*** Data in this exercise ***

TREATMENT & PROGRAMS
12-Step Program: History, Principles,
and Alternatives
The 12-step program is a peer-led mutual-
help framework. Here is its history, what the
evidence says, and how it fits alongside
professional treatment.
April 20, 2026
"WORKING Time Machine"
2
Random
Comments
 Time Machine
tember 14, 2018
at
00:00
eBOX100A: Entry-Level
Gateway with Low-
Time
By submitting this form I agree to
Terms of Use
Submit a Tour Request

*** End of Data in this exercise ***
*** Data in this exercise ***

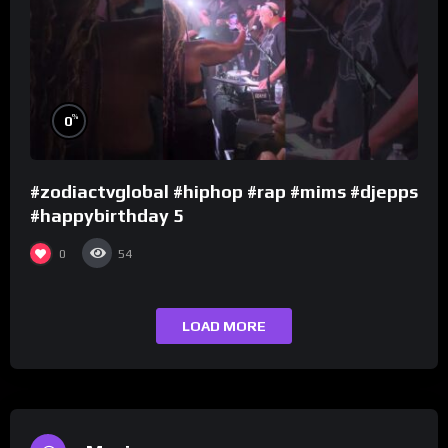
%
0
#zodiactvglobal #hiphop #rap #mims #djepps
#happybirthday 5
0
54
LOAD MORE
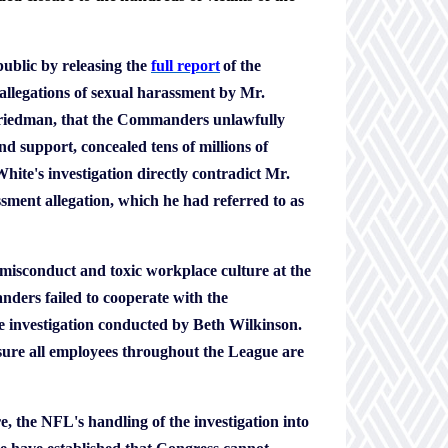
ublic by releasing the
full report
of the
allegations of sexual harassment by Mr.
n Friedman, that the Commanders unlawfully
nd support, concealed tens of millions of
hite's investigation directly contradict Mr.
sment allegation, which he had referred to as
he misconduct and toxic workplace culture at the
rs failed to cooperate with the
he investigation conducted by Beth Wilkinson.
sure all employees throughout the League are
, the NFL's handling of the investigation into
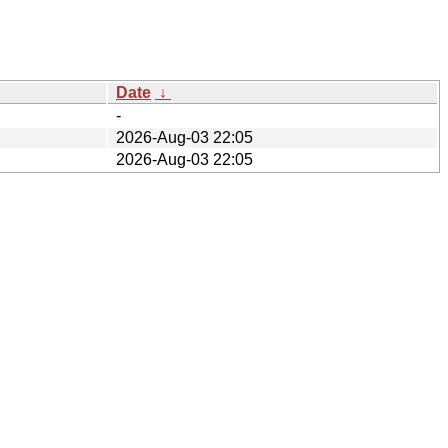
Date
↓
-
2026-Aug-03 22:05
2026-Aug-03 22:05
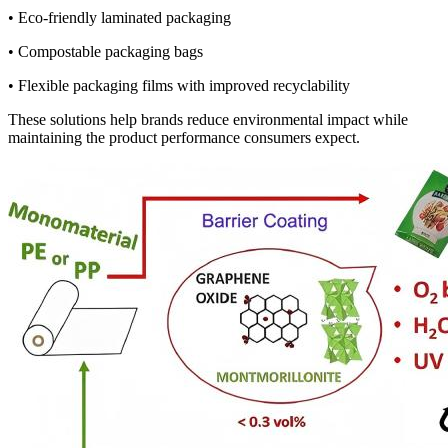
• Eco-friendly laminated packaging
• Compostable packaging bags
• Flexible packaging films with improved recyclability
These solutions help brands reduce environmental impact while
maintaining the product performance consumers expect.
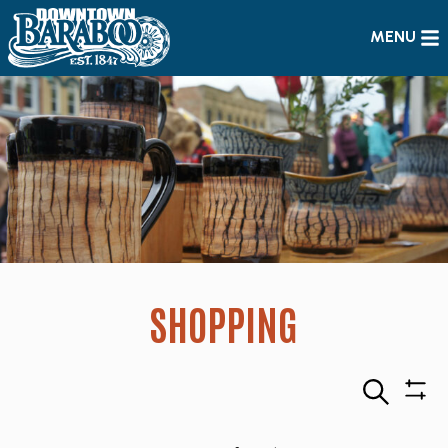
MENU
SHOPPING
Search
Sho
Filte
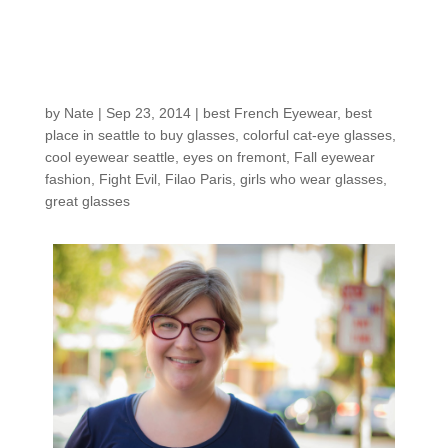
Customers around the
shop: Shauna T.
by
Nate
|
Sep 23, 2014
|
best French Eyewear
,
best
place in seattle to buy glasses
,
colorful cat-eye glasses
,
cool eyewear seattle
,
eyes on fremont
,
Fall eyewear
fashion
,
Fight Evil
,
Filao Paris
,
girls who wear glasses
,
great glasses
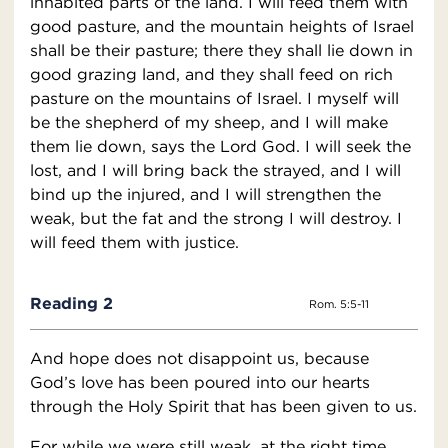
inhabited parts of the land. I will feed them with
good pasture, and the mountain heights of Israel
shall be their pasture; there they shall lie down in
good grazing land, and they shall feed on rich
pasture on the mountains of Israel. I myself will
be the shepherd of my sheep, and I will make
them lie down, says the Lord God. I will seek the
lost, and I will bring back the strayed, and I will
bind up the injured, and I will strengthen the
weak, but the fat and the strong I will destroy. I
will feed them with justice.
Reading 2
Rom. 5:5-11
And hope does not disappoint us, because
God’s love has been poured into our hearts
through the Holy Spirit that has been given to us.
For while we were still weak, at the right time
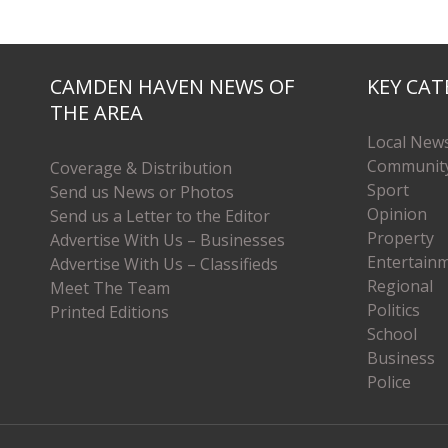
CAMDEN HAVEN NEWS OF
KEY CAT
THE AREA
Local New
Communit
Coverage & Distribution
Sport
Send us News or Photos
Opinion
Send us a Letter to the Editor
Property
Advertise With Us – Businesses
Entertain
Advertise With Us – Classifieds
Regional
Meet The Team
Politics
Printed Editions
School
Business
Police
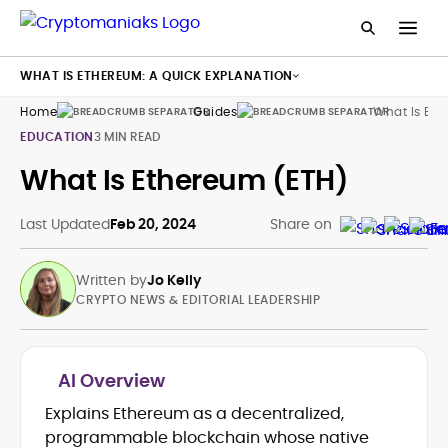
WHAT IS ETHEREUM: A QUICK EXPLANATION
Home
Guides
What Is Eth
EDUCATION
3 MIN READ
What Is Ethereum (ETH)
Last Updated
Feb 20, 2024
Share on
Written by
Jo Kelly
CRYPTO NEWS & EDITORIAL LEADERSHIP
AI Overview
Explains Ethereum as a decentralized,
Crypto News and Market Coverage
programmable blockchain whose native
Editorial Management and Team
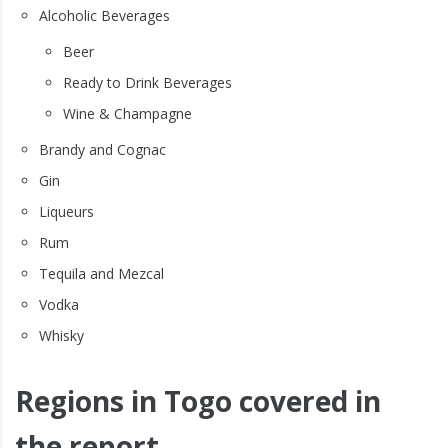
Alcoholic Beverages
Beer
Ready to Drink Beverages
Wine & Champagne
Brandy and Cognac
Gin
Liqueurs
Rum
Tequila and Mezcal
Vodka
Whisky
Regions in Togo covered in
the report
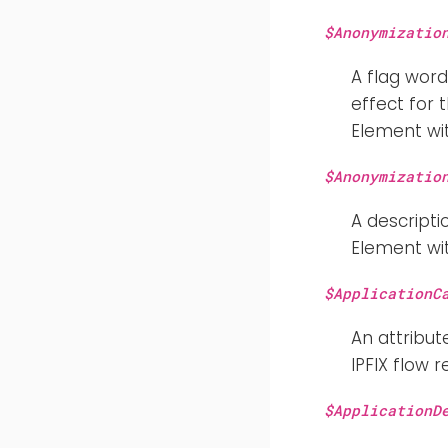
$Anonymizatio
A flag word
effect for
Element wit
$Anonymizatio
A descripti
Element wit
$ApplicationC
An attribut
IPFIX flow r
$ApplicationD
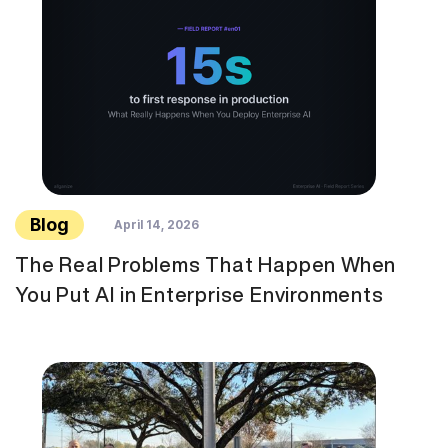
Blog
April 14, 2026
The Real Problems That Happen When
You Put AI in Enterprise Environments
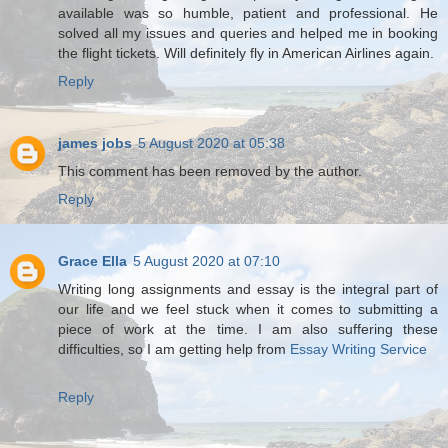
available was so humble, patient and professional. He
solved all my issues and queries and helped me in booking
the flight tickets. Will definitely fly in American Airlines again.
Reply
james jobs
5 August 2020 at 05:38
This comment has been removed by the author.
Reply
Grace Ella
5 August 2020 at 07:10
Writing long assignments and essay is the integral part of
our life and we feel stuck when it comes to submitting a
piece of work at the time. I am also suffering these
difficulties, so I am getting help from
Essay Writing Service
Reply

*** End of Data in this exercise ***

### Action item
Starting at the line above that contains "TREATMENT & PROGRAMS", repeat each line exactly up to and including the line that contains "By submitting this form I agree to", and stop there.

### Task result
TREATMENT & PROGRAMS
12-Step Program: History, Principles,
and Alternatives
The 12-step program is a peer-led mutual-
help framework. Here is its history, what the
evidence says, and how it fits alongside
professional treatment.
April 20, 2026
"WORKING Time Machine"
2
Random
Comments
 Time Machine
tember 14, 2018
at
00:00
eBOX100A: Entry-Level
Gateway with Low-
Time
By submitting this form I agree to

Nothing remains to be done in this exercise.